共有画面の字幕
社内システムが落ちた午後、会議室には十四人分の声が重なった。
野々村毬絵は、障害対応は口頭がいちばん速いと思っている。小田部澄花は、聞こえた人しか分からない指示は指示ではないと言う。澄花は補聴器を使っているが、必要なのは特別扱いではなく記録だと、何度も説明してきた。
「チャットに書いて」
「今は一秒が惜しい」
「聞き返す十秒は?」
二人は普段から噛み合わなかった。
障害発生から十五分、部長が復旧手順を早口で読み上げた。毬絵は三台の端末を切り替えながら指示を飛ばす。澄花は口元を見ようとしたが、全員が別方向を向いている。誰かが「さっきと逆」と言い、別の誰かが再起動を始めた。
画面が一斉に黒くなった。
毬絵は初めて、自分も指示を聞き取れていなかったことに気づいた。ヘッドセットには複数の通話が入り、部長の声はその下に沈んでいた。

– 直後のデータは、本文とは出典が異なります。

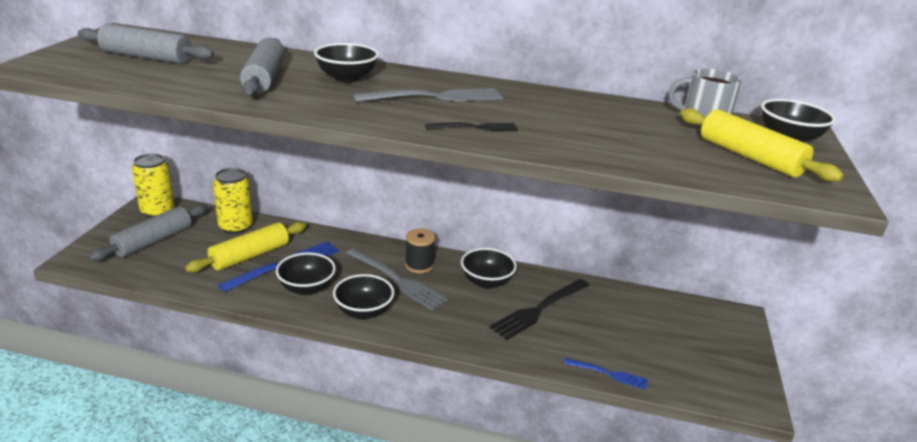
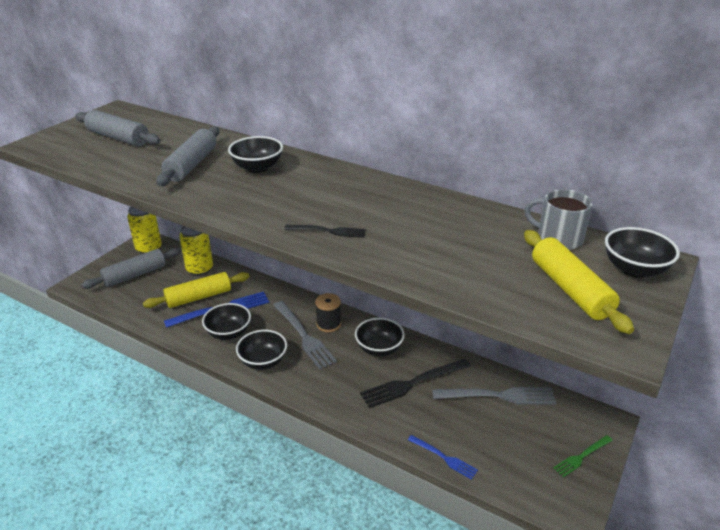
camera: 20 degrees right, 5 degrees up
grey fork [353,88,503,102] -> grey fork moved to [432,387,556,404]
none -> green fork [553,435,613,478]

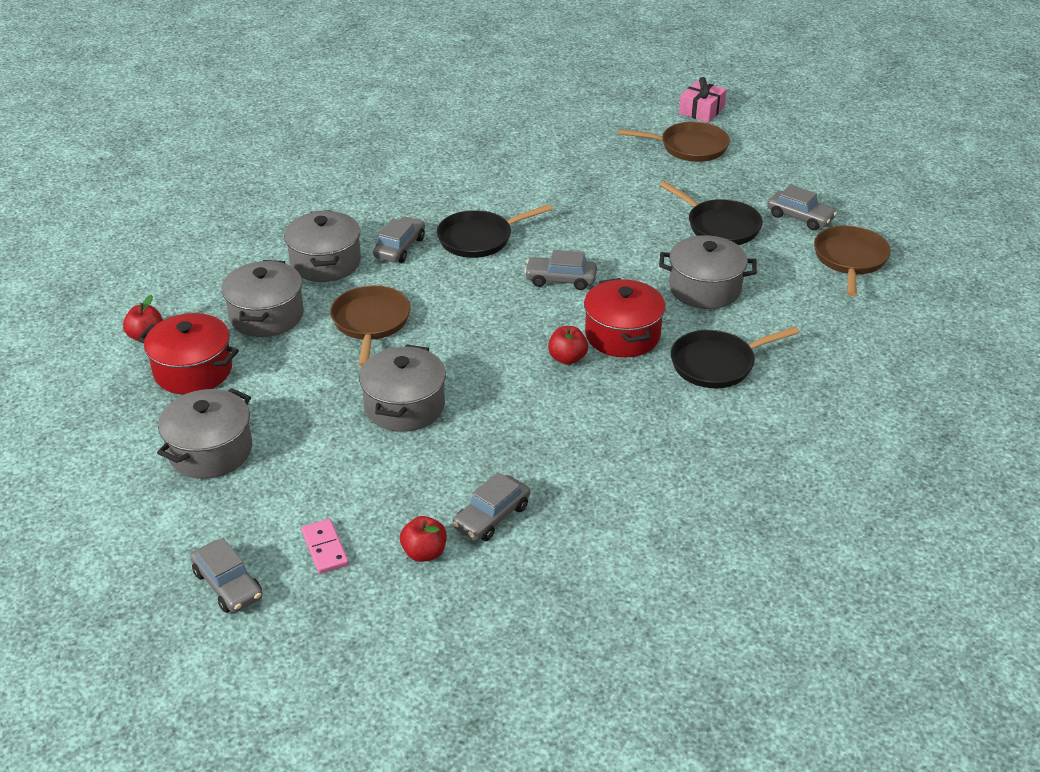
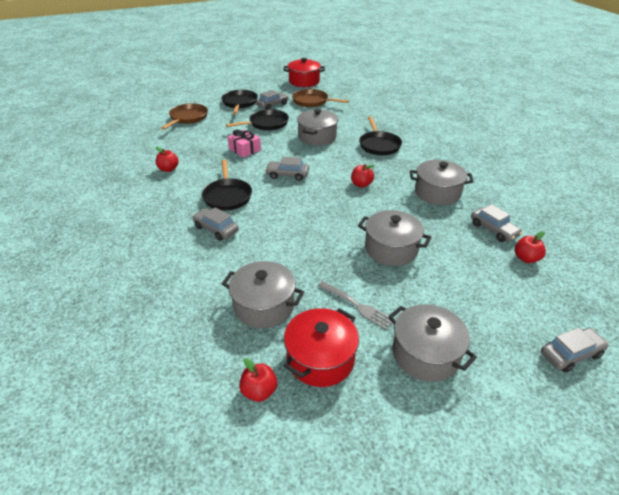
camera: 75 degrees left, 0 degrees up
grey pot [284,210,361,282] -> grey pot moved to [410,160,474,205]
pink domino [301,519,349,574] -> none
brown pan [330,285,411,366] -> none
grey car [524,250,597,290] -> grey car turned 75 degrees clockwise [265,157,309,181]
red pot [584,278,665,357] -> red pot moved to [283,58,325,87]
pink gift [679,77,727,123] -> pink gift moved to [227,129,261,158]
none -> red apple [156,147,179,172]
none -> black pan [221,90,258,114]
none -> grey fork [318,281,392,330]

澄花が共有文書を開いた。毬絵も同時に新しいウィンドウを出した。
《現在の状態》
《次にすること》
《しないこと》
三つの見出しを、二人がほとんど同時に打った。毬絵が電話から情報を拾い、澄花が一行に整える。澄花が矛盾へ印を付け、毬絵が担当へ確認する。文字は話すより遅い。それでも、同じ間違いを二度しなかった。
復旧直前、毬絵の通話が切れた。澄花は文書に残った番号を指し、毬絵は折り返して最後の確認を取った。澄花が聞き損ねた部分を毬絵が埋め、毬絵が覚えていなかった順序を澄花が戻した。どちらの方法だけでも、手順は完成しなかった。
二十八分後、システムは戻った。部長は「結果的に文書化も役立った」と言った。澄花は礼を言わず、毬絵も謝らなかった。
翌週、障害訓練の手順書に共有文書のリンクが追加された。毬絵は依然として電話が速いと思う。澄花も、すべてを文字にすればいいとは思っていない。
訓練開始の合図が鳴ると、毬絵はヘッドセットを着けた。澄花は共有画面を開いた。二人のカーソルが、同じ一行の両端で、次の指示を待つように点滅した。